Ihre Begründung damals vor Gericht, meine Kinder wollten angeblich nur begleiteten Umgang mit mir, konnte nicht stimmen, da man aus den Akten schon ersehen konnte, dass sie meinen Kinder diesen Wunsch in den mündlichen Verhandlungen den Mund gelegt hatten. Als der Richter meine Kinder fragten warum sie beim Vater wohnen möchten, sagten sie weil der besser kochen könne. Spagetti. Ja, Frau Herbst, das ist natürlich ein Grund die Kinder, die vom Vater geschlagen wurden zum Vater zu loben. Böse Mutter, die das nicht in Ordnung fand und sich über ihre Arbeitsweise mokierte.  In den Akten steht, dass mein Sohn mich sehen wollte. Das er dies nur begleitet wollte, davon steht dort nichts.
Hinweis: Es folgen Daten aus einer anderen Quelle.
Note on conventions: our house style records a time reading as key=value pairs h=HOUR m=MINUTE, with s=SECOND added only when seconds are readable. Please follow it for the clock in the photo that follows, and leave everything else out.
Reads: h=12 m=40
Sie waren es, die zu Anfang schon immer wieder einen begleiteten Umgang forderten, ganz im Sinne des Kindesvaters, der wie sie wusste unsere Kinder geschlagen hatte. Ihre m. e. sonderbare Meinung, wer im Grunde den Kindern schadet, ist mir schleierhaft. Sie haben in ihren Bericht an das Gericht geschrieben, dass der Vater unseren Sohn gehauen hatte. Auch weitere Körperverletzungen an meinen Kindern durch den Vater hat sie nicht davon abgehalten ihm die Kinder zuzuloben bei Gericht. Wieso nennen sie sich eigentlich Kinderschutzfachkraft ? Müssten Sie sich nicht sinnigerweise Vaterschutzfachkraft nennen ?

Dieser angebliche Wunsch meiner Kinder auf begleiteten Umgang wurde erst viel später ein Thema, nachdem man meinen Kindern diesen Wunsch eingeredet hatte. Der Vater meiner Kinder hat ja ständig bei Gericht betont wie unwohl er sich fühlen würde bei dem Gedanken das ich Umgang mit meinen Kindern habe. Er gab z.b. zu Protokoll, dass er meinen Kinder sagte man müsse Angst haben dass die Mama vor der Tür stehe. Gründe warum das so sei, gab er bei Gericht keine an. Echt tolle Leistung von Frau Herbst dem Vater alles von den Lippen abzulesen und es dann ohne bei mir den Wahrheitsgehalt zu hinterfragen alle unbewiesenen Behauptungen des Vaters in ihren Berichten ans AG und Olg zu schicken und damit den Eindruck erwecken, die denunzierenden Behauptungen des Vaters über mich entsprächen der Wahrheit. Für mich haben sie, Frau Herbst, sich zum verlängerten Arm des Vaters gemacht, der mich seit Jahren vor Gericht mittels falscher Tatsachenbehauptungen denunziert. Ihr Vorgehensweise auf dem Rücken meiner Kinder finde ich verabscheuenswürdig. M.e. Ist ihr Verhalten in meinen Familienverfahren einer Kinderschutzfachkraft nicht würdig. Eine Kinderschutzfachkraft hätte m.e. den Kindern die Mutter erhalten und nicht einseitig dem Vater zugearbeitet, der mit allen Mitteln dafür sorgte, mich gegen meine Kinder in Misskredit zu bringen. Die Akten sind voll mit Beweisen, dass der Vater widerholt gegen die Wohlverhaltensklausel verstieß. ( In den Famg.-Akten) Ihnen war m. e. anscheinend wichtig dieses Verhalten des Vaters auszublenden und sich darauf zu konzentrieren mich zu entsorgen mittels Sorgerechtsentzug.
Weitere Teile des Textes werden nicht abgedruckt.